▶ Exercise directions
The listing has to be given again in full and exactly.

· · · · ·

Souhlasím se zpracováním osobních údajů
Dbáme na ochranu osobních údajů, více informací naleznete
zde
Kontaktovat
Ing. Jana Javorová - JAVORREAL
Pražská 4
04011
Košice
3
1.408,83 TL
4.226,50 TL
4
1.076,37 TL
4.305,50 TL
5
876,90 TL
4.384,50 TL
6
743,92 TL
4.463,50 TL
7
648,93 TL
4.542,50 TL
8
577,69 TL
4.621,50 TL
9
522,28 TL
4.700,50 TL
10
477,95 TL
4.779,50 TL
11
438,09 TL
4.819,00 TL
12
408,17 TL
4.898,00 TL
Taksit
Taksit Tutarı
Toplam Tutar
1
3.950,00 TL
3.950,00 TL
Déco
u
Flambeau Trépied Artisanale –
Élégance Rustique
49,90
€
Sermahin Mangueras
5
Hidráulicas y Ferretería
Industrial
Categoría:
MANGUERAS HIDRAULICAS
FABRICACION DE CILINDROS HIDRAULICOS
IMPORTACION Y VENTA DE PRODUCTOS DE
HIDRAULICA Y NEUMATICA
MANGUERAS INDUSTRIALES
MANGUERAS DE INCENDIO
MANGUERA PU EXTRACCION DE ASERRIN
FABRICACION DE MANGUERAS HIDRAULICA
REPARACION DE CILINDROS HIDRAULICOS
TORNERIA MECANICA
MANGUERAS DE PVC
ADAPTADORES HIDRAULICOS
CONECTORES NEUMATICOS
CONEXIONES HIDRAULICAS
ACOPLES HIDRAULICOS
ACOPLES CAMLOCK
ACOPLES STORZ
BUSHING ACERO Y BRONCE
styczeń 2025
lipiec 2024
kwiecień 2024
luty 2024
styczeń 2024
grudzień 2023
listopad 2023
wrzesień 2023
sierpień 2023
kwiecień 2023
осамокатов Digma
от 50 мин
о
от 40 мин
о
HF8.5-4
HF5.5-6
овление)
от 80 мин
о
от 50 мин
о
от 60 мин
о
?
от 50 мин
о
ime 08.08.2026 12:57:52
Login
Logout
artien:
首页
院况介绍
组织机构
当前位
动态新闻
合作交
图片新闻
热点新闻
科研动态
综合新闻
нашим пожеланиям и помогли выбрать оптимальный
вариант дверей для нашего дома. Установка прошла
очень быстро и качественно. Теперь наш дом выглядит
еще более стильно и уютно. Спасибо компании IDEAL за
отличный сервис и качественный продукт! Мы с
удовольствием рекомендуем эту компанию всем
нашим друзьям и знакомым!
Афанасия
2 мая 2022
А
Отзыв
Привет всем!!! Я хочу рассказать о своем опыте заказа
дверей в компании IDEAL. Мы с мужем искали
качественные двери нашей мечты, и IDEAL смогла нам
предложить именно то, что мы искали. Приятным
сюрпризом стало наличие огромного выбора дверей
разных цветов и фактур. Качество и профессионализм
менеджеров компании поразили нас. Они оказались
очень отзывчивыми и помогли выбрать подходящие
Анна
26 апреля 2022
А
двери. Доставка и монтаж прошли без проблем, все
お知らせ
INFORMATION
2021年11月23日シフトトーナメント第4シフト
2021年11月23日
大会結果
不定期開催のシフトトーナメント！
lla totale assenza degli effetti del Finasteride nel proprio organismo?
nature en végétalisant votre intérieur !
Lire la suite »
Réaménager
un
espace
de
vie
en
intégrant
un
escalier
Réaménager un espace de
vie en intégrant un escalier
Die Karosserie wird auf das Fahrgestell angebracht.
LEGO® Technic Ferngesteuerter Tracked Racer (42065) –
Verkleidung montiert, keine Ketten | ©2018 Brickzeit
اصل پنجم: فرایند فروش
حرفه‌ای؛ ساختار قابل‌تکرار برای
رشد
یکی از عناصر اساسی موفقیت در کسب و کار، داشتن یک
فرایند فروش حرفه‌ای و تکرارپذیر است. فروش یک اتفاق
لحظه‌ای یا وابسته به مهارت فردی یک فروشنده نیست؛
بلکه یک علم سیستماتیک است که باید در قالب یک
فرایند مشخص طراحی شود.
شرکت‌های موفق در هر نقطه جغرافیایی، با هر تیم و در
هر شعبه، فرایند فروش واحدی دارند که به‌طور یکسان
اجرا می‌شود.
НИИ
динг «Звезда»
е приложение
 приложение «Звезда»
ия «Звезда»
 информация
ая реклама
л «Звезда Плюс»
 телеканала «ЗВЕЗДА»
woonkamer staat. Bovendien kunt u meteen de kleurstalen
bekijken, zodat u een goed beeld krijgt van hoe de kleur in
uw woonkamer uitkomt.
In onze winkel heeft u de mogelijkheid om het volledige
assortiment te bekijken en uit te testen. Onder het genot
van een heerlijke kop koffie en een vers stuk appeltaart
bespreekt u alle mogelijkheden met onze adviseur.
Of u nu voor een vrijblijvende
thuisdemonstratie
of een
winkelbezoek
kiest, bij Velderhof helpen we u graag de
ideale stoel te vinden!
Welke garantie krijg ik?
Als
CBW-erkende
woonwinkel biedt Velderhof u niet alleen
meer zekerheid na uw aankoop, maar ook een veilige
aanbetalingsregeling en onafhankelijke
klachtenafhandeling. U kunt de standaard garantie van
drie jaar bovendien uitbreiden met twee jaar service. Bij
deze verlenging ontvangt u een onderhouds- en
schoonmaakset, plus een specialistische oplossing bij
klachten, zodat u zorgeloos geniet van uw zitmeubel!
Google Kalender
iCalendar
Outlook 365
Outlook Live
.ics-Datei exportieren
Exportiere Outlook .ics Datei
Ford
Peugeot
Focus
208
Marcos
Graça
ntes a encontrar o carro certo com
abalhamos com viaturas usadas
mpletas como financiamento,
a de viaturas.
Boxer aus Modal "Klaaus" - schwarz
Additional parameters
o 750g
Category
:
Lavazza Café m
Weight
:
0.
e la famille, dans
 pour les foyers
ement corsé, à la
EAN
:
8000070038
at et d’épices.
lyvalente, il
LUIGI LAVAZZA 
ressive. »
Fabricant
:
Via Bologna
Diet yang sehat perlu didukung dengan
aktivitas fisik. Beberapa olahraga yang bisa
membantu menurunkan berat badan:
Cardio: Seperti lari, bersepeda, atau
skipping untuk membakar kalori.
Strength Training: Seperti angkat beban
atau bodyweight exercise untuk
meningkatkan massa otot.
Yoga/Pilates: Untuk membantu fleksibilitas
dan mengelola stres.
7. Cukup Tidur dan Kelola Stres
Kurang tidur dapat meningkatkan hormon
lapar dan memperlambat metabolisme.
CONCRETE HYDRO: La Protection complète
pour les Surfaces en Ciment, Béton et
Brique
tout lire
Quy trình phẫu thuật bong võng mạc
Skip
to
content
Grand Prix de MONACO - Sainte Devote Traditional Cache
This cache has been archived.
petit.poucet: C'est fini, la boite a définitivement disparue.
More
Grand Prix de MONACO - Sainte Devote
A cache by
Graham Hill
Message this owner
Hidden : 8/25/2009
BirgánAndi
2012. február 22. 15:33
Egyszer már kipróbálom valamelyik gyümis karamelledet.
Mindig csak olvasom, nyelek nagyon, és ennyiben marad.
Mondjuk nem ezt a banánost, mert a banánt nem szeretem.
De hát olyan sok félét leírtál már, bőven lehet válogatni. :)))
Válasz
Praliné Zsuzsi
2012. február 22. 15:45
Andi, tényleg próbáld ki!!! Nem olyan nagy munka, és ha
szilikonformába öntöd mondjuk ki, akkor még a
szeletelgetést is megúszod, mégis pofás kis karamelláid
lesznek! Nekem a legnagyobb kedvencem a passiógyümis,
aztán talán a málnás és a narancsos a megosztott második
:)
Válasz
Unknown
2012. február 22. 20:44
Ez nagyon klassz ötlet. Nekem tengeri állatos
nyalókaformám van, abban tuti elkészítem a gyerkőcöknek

· · · · ·

▶ Task solution
Souhlasím se zpracováním osobních údajů
Dbáme na ochranu osobních údajů, více informací naleznete
zde
Kontaktovat
Ing. Jana Javorová - JAVORREAL
Pražská 4
04011
Košice
3
1.408,83 TL
4.226,50 TL
4
1.076,37 TL
4.305,50 TL
5
876,90 TL
4.384,50 TL
6
743,92 TL
4.463,50 TL
7
648,93 TL
4.542,50 TL
8
577,69 TL
4.621,50 TL
9
522,28 TL
4.700,50 TL
10
477,95 TL
4.779,50 TL
11
438,09 TL
4.819,00 TL
12
408,17 TL
4.898,00 TL
Taksit
Taksit Tutarı
Toplam Tutar
1
3.950,00 TL
3.950,00 TL
Déco
u
Flambeau Trépied Artisanale –
Élégance Rustique
49,90
€
Sermahin Mangueras
5
Hidráulicas y Ferretería
Industrial
Categoría:
MANGUERAS HIDRAULICAS
FABRICACION DE CILINDROS HIDRAULICOS
IMPORTACION Y VENTA DE PRODUCTOS DE
HIDRAULICA Y NEUMATICA
MANGUERAS INDUSTRIALES
MANGUERAS DE INCENDIO
MANGUERA PU EXTRACCION DE ASERRIN
FABRICACION DE MANGUERAS HIDRAULICA
REPARACION DE CILINDROS HIDRAULICOS
TORNERIA MECANICA
MANGUERAS DE PVC
ADAPTADORES HIDRAULICOS
CONECTORES NEUMATICOS
CONEXIONES HIDRAULICAS
ACOPLES HIDRAULICOS
ACOPLES CAMLOCK
ACOPLES STORZ
BUSHING ACERO Y BRONCE
styczeń 2025
lipiec 2024
kwiecień 2024
luty 2024
styczeń 2024
grudzień 2023
listopad 2023
wrzesień 2023
sierpień 2023
kwiecień 2023
осамокатов Digma
от 50 мин
о
от 40 мин
о
HF8.5-4
HF5.5-6
овление)
от 80 мин
о
от 50 мин
о
от 60 мин
о
?
от 50 мин
о
ime 08.08.2026 12:57:52
Login
Logout
artien:
首页
院况介绍
组织机构
当前位
动态新闻
合作交
图片新闻
热点新闻
科研动态
综合新闻
нашим пожеланиям и помогли выбрать оптимальный
вариант дверей для нашего дома. Установка прошла
очень быстро и качественно. Теперь наш дом выглядит
еще более стильно и уютно. Спасибо компании IDEAL за
отличный сервис и качественный продукт! Мы с
удовольствием рекомендуем эту компанию всем
нашим друзьям и знакомым!
Афанасия
2 мая 2022
А
Отзыв
Привет всем!!! Я хочу рассказать о своем опыте заказа
дверей в компании IDEAL. Мы с мужем искали
качественные двери нашей мечты, и IDEAL смогла нам
предложить именно то, что мы искали. Приятным
сюрпризом стало наличие огромного выбора дверей
разных цветов и фактур. Качество и профессионализм
менеджеров компании поразили нас. Они оказались
очень отзывчивыми и помогли выбрать подходящие
Анна
26 апреля 2022
А
двери. Доставка и монтаж прошли без проблем, все
お知らせ
INFORMATION
2021年11月23日シフトトーナメント第4シフト
2021年11月23日
大会結果
不定期開催のシフトトーナメント！
lla totale assenza degli effetti del Finasteride nel proprio organismo?
nature en végétalisant votre intérieur !
Lire la suite »
Réaménager
un
espace
de
vie
en
intégrant
un
escalier
Réaménager un espace de
vie en intégrant un escalier
Die Karosserie wird auf das Fahrgestell angebracht.
LEGO® Technic Ferngesteuerter Tracked Racer (42065) –
Verkleidung montiert, keine Ketten | ©2018 Brickzeit
اصل پنجم: فرایند فروش
حرفه‌ای؛ ساختار قابل‌تکرار برای
رشد
یکی از عناصر اساسی موفقیت در کسب و کار، داشتن یک
فرایند فروش حرفه‌ای و تکرارپذیر است. فروش یک اتفاق
لحظه‌ای یا وابسته به مهارت فردی یک فروشنده نیست؛
بلکه یک علم سیستماتیک است که باید در قالب یک
فرایند مشخص طراحی شود.
شرکت‌های موفق در هر نقطه جغرافیایی، با هر تیم و در
هر شعبه، فرایند فروش واحدی دارند که به‌طور یکسان
اجرا می‌شود.
НИИ
динг «Звезда»
е приложение
 приложение «Звезда»
ия «Звезда»
 информация
ая реклама
л «Звезда Плюс»
 телеканала «ЗВЕЗДА»
woonkamer staat. Bovendien kunt u meteen de kleurstalen
bekijken, zodat u een goed beeld krijgt van hoe de kleur in
uw woonkamer uitkomt.
In onze winkel heeft u de mogelijkheid om het volledige
assortiment te bekijken en uit te testen. Onder het genot
van een heerlijke kop koffie en een vers stuk appeltaart
bespreekt u alle mogelijkheden met onze adviseur.
Of u nu voor een vrijblijvende
thuisdemonstratie
of een
winkelbezoek
kiest, bij Velderhof helpen we u graag de
ideale stoel te vinden!
Welke garantie krijg ik?
Als
CBW-erkende
woonwinkel biedt Velderhof u niet alleen
meer zekerheid na uw aankoop, maar ook een veilige
aanbetalingsregeling en onafhankelijke
klachtenafhandeling. U kunt de standaard garantie van
drie jaar bovendien uitbreiden met twee jaar service. Bij
deze verlenging ontvangt u een onderhouds- en
schoonmaakset, plus een specialistische oplossing bij
klachten, zodat u zorgeloos geniet van uw zitmeubel!
Google Kalender
iCalendar
Outlook 365
Outlook Live
.ics-Datei exportieren
Exportiere Outlook .ics Datei
Ford
Peugeot
Focus
208
Marcos
Graça
ntes a encontrar o carro certo com
abalhamos com viaturas usadas
mpletas como financiamento,
a de viaturas.
Boxer aus Modal "Klaaus" - schwarz
Additional parameters
o 750g
Category
:
Lavazza Café m
Weight
:
0.
e la famille, dans
 pour les foyers
ement corsé, à la
EAN
:
8000070038
at et d’épices.
lyvalente, il
LUIGI LAVAZZA 
ressive. »
Fabricant
:
Via Bologna
Diet yang sehat perlu didukung dengan
aktivitas fisik. Beberapa olahraga yang bisa
membantu menurunkan berat badan:
Cardio: Seperti lari, bersepeda, atau
skipping untuk membakar kalori.
Strength Training: Seperti angkat beban
atau bodyweight exercise untuk
meningkatkan massa otot.
Yoga/Pilates: Untuk membantu fleksibilitas
dan mengelola stres.
7. Cukup Tidur dan Kelola Stres
Kurang tidur dapat meningkatkan hormon
lapar dan memperlambat metabolisme.
CONCRETE HYDRO: La Protection complète
pour les Surfaces en Ciment, Béton et
Brique
tout lire
Quy trình phẫu thuật bong võng mạc
Skip
to
content
Grand Prix de MONACO - Sainte Devote Traditional Cache
This cache has been archived.
petit.poucet: C'est fini, la boite a définitivement disparue.
More
Grand Prix de MONACO - Sainte Devote
A cache by
Graham Hill
Message this owner
Hidden : 8/25/2009
BirgánAndi
2012. február 22. 15:33
Egyszer már kipróbálom valamelyik gyümis karamelledet.
Mindig csak olvasom, nyelek nagyon, és ennyiben marad.
Mondjuk nem ezt a banánost, mert a banánt nem szeretem.
De hát olyan sok félét leírtál már, bőven lehet válogatni. :)))
Válasz
Praliné Zsuzsi
2012. február 22. 15:45
Andi, tényleg próbáld ki!!! Nem olyan nagy munka, és ha
szilikonformába öntöd mondjuk ki, akkor még a
szeletelgetést is megúszod, mégis pofás kis karamelláid
lesznek! Nekem a legnagyobb kedvencem a passiógyümis,
aztán talán a málnás és a narancsos a megosztott második
:)
Válasz
Unknown
2012. február 22. 20:44
Ez nagyon klassz ötlet. Nekem tengeri állatos
nyalókaformám van, abban tuti elkészítem a gyerkőcöknek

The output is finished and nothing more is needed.